毋需担心让人瞧见会暗笑她的举止稚气,因为此时此刻只有她一人。
至少,她是这么以为的。
心神陶醉于山林的她,浑然不觉一道视线早在她步至椿树下时,便紧紧跟随在她身后……
视线的主人并非有意窥伺,而是眼角意外扫见不远处的一袭白影后,便怎么也无法移开。
练武使然,如鹰的极佳眼力让他得以看清不远处的人是男是女、是老是少。
虽不若近在眼前的清晰,但他敢说已能描画出对方五成的相貌。
光是这五成,就足以令他屏息忘我。
乍见的一瞬间,他以为自己看见仙女。
模糊的面容已有引人遥想的魅力,若是近在眼前,又会是怎样的绝色?他无从想像那样的绝美。
而这些,只不过是刹那间的惊艳。
风,飒然吹起,娉婷的身形在风中显得袅袅娜娜,纯白的裙摆带着尘土的颜色,非但未减其美,反而增添几许淘气,灵动了看似柔弱的纤细,让人以为是仙女下凡,在山野间玩耍沾染人世尘沙。
然后,他看着她微张双臂,浅浅地笑着,仿佛在人间嬉戏累了,正准备乘风回转天庭,翻飞的裙摆化成飞天的羽衣,欲将她带回凡人难及的天际。
一瞬间,他激动地想飞奔至她面前,用一切方法留下她!
若不是身后突然一声呼唤,他发誓,他绝对会这么做。
“啸寒。”童震远唤着独子。“你在看什么?”
“不,没什么。”童啸寒转身,同时引开父亲的视线,内心深处不愿与人分享令他怦然心动的发现。
就连父亲也不行。
而这突如其来、毫无道理的占有欲令他诧异。
打从他懂事至今,二十二年来还不曾对任何人、任何事物有过如此强烈的独占欲,唯独是对那抹他甚至尚未完全看清楚相貌的纤丽倩影。
他想……紧紧抓住她,终生不放!
“别让你娘久等。”童震远没有察觉独子平静表情下暗涌的波澜,一心只悬在厮守终生的爱妻身上。

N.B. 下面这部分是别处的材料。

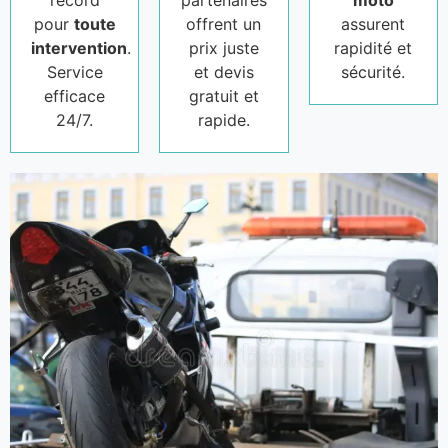
record
partenaires
moto
pour
toute
offrent un
assurent
intervention
.
prix juste
rapidité et
Service
et devis
sécurité.
efficace
gratuit et
24/7.
rapide.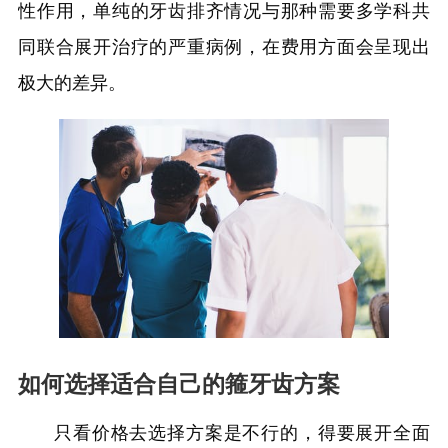
性作用，单纯的牙齿排齐情况与那种需要多学科共
同联合展开治疗的严重病例，在费用方面会呈现出
极大的差异。
如何选择适合自己的箍牙齿方案
只看价格去选择方案是不行的，得要展开全面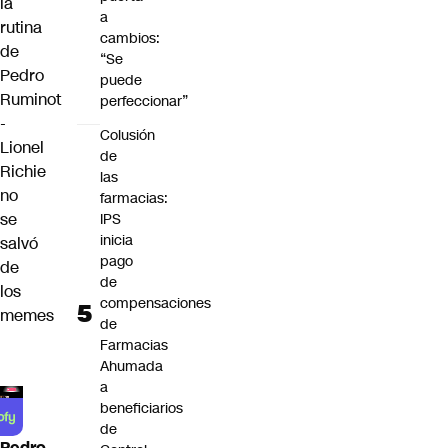
la
a
rutina
cambios:
de
“Se
Pedro
puede
Ruminot
perfeccionar”
-
Colusión
Lionel
de
Richie
las
no
farmacias:
se
IPS
inicia
salvó
pago
de
de
los
compensaciones
memes
de
Farmacias
Ahumada
a
beneficiarios
de
Pedro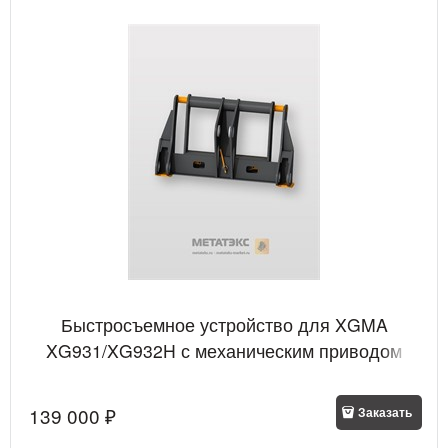
Быстросъемное устройство для XGMA
XG931/XG932H с механическим приводом
139 000
 ₽
Заказать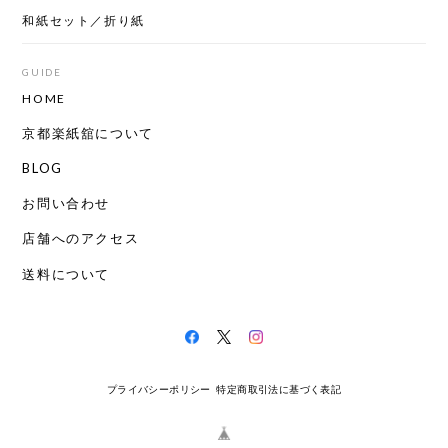
和紙セット／折り紙
GUIDE
HOME
京都楽紙舘について
BLOG
お問い合わせ
店舗へのアクセス
送料について
プライバシーポリシー
特定商取引法に基づく表記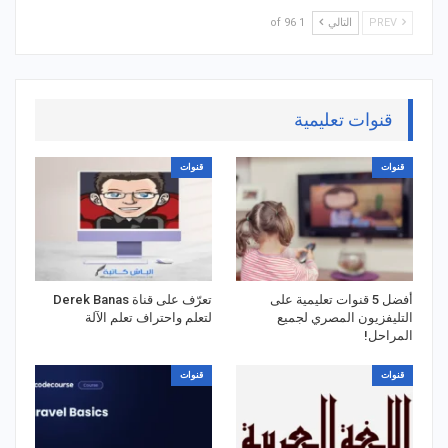
PREV
التالي
1 of 96
قنوات تعليمية
قنوات
قنوات
أفضل 5 قنوات تعليمية على
تعرّف على قناة Derek Banas
التليفزيون المصري لجميع
لتعلم واحتراف تعلم الآلة
المراحل!
قنوات
قنوات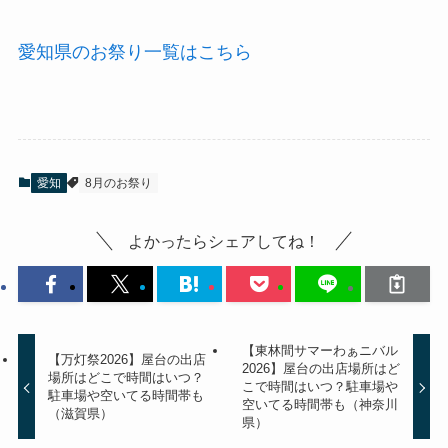
愛知県のお祭り一覧はこちら
愛知
8月のお祭り
よかったらシェアしてね！
【東林間サマーわぁニバル
【万灯祭2026】屋台の出店
2026】屋台の出店場所はど
場所はどこで時間はいつ？
こで時間はいつ？駐車場や
駐車場や空いてる時間帯も
空いてる時間帯も（神奈川
（滋賀県）
県）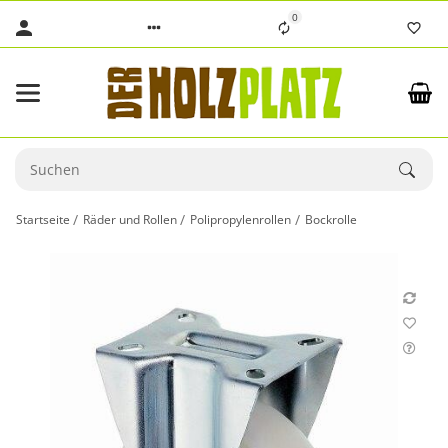
0
Startseite
Räder und Rollen
Polipropylenrollen
Bockrolle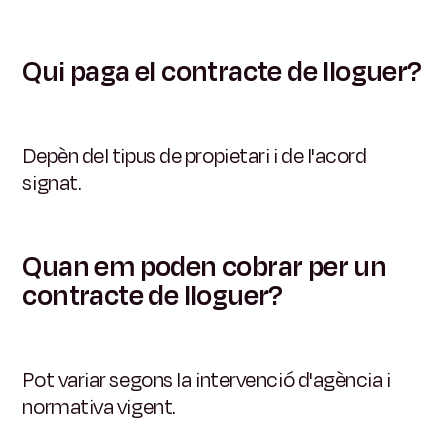
Qui paga el contracte de lloguer?
Depèn del tipus de propietari i de l'acord
signat.
Quan em poden cobrar per un
contracte de lloguer?
Pot variar segons la intervenció d'agència i
normativa vigent.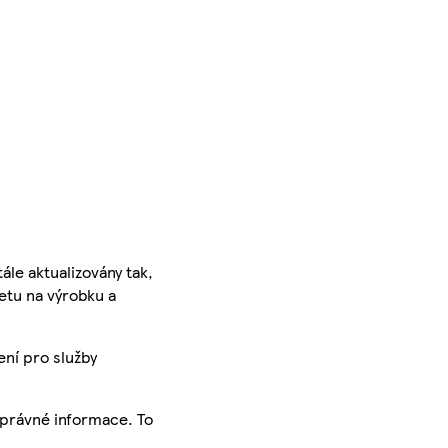
ále aktualizovány tak,
ketu na výrobku a
ení pro služby
správné informace. To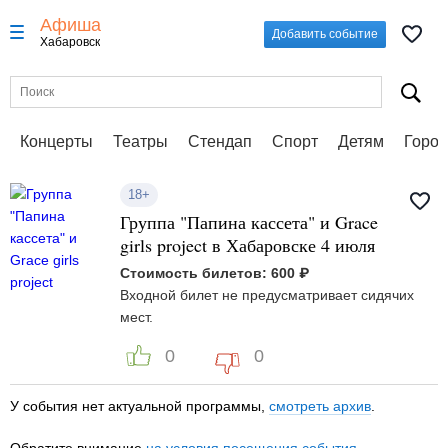
Афиша
Добавить событие
Хабаровск
Концерты
Театры
Стендап
Спорт
Детям
Город
18+
Группа "Папина кассета" и Grace
girls project в Хабаровске 4 июля
Стоимость билетов: 600 ₽
Входной билет не предусматривает сидячих
мест.
0
0
У события нет актуальной программы,
смотреть архив
.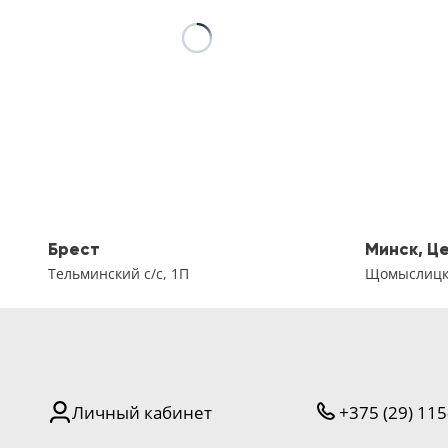
Брест
Минск, Ц
Тельминский с/с, 1П
Щомыслицки
Личный кабинет
+375 (29) 115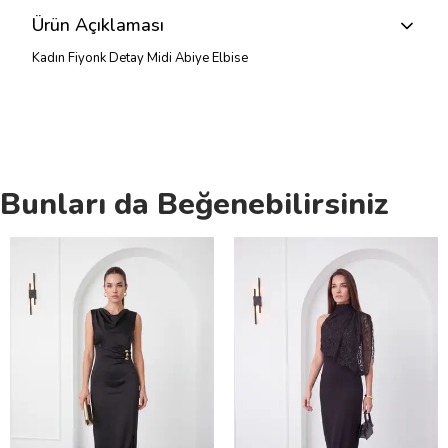
Ürün Açıklaması
Kadın Fiyonk Detay Midi Abiye Elbise
Bunları da Beğenebilirsiniz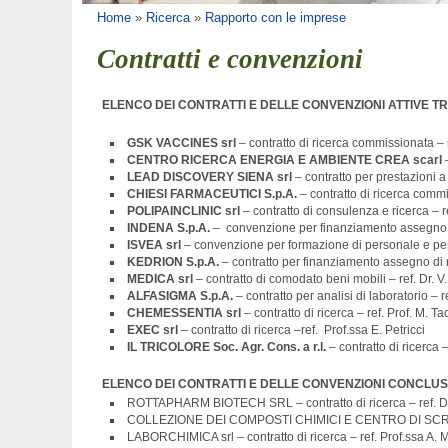
Tu sei qui
Home
»
Ricerca
»
Rapporto con le imprese
Contratti e convenzioni
ELENCO DEI CONTRATTI E DELLE CONVENZIONI ATTIVE T
GSK VACCINES srl
– contratto di ricerca commissionata – r
CENTRO RICERCA ENERGIA E AMBIENTE CREA scarl
–
LEAD DISCOVERY SIENA srl
– contratto per prestazioni a t
CHIESI FARMACEUTICI S.p.A.
– contratto di ricerca commi
POLIPAINCLINIC srl
– contratto di consulenza e ricerca – r
INDENA S.p.A.
– convenzione per finanziamento assegno di
ISVEA srl
– convenzione per formazione di personale e per 
KEDRION S.p.A.
– contratto per finanziamento assegno di ri
MEDICA srl
– contratto di comodato beni mobili – ref. Dr. V.
ALFASIGMA S.p.A.
– contratto per analisi di laboratorio – r
CHEMESSENTIA srl
– contratto di ricerca – ref. Prof. M. T
EXEC srl
– contratto di ricerca –ref. Prof.ssa E. Petricci
IL TRICOLORE Soc. Agr. Cons. a r.l.
– contratto di ricerca –
ELENCO DEI CONTRATTI E DELLE CONVENZIONI CONCLUS
ROTTAPHARM BIOTECH SRL – contratto di ricerca – ref. Dr. A
COLLEZIONE DEI COMPOSTI CHIMICI E CENTRO DI SCREENIN
LABORCHIMICA srl – contratto di ricerca – ref. Prof.ssa A.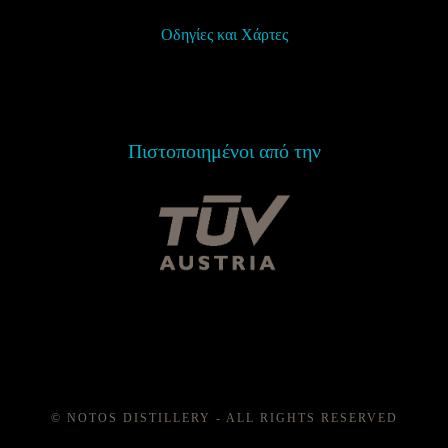
Οδηγίες και Χάρτες
Πιστοποιημένοι από την
© NOTOS DISTILLERY - ALL RIGHTS RESERVED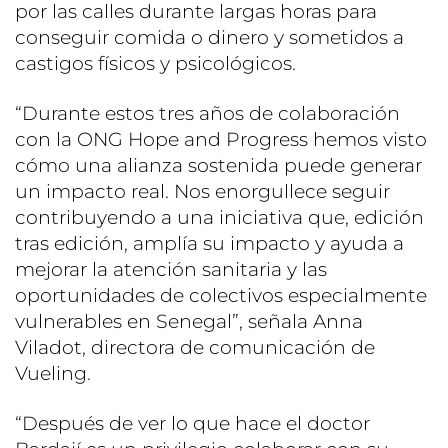
por las calles durante largas horas para
conseguir comida o dinero y sometidos a
castigos físicos y psicológicos.
“Durante estos tres años de colaboración
con la ONG Hope and Progress hemos visto
cómo una alianza sostenida puede generar
un impacto real. Nos enorgullece seguir
contribuyendo a una iniciativa que, edición
tras edición, amplía su impacto y ayuda a
mejorar la atención sanitaria y las
oportunidades de colectivos especialmente
vulnerables en Senegal”, señala Anna
Viladot, directora de comunicación de
Vueling.
“Después de ver lo que hace el doctor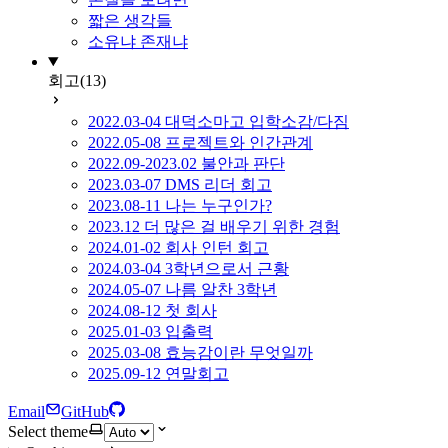
짧은 생각들
소유냐 존재냐
회고
(13)
2022.03-04 대덕소마고 입학소감/다짐
2022.05-08 프로젝트와 인간관계
2022.09-2023.02 불안과 판단
2023.03-07 DMS 리더 회고
2023.08-11 나는 누구인가?
2023.12 더 많은 걸 배우기 위한 경험
2024.01-02 회사 인턴 회고
2024.03-04 3학년으로서 근황
2024.05-07 나름 알찬 3학년
2024.08-12 첫 회사
2025.01-03 입출력
2025.03-08 효능감이란 무엇일까
2025.09-12 연말회고
Email
GitHub
Select theme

“是。”童啸寒应声,并未因父亲对他的忽略感到一丝失落;相反的,他一直引以为傲。
童家人都是如此,渴情、深情,且专情。在他的想法里,这是再天经地义不过的事。
是的,渴情、深情,且专情……
回身看向乍见丽人的高地,已不见芳踪。
“人呢?”童啸寒停下,双眸透出难得的慌乱,目光梭巡着高处榕树四周。
走在前头的童震远闻声回眸。“谁?”
“不,没什么。”童啸寒狼狈地收回视线,一语带过。
他对自己的眼力极有自信,更不相信鬼神之说;虽然,方才看见的女子犹如不染人间的仙子,但绝对是活生生的人。
她叫什么名字?谁家闺女?是否已有婚配?瞬间,诸多疑问涌上童啸寒心头,最后一个问题更是令他愕然。
是否已有婚配……
关于这个问题,他知道自己不会乐见肯定的答案,绝对不会!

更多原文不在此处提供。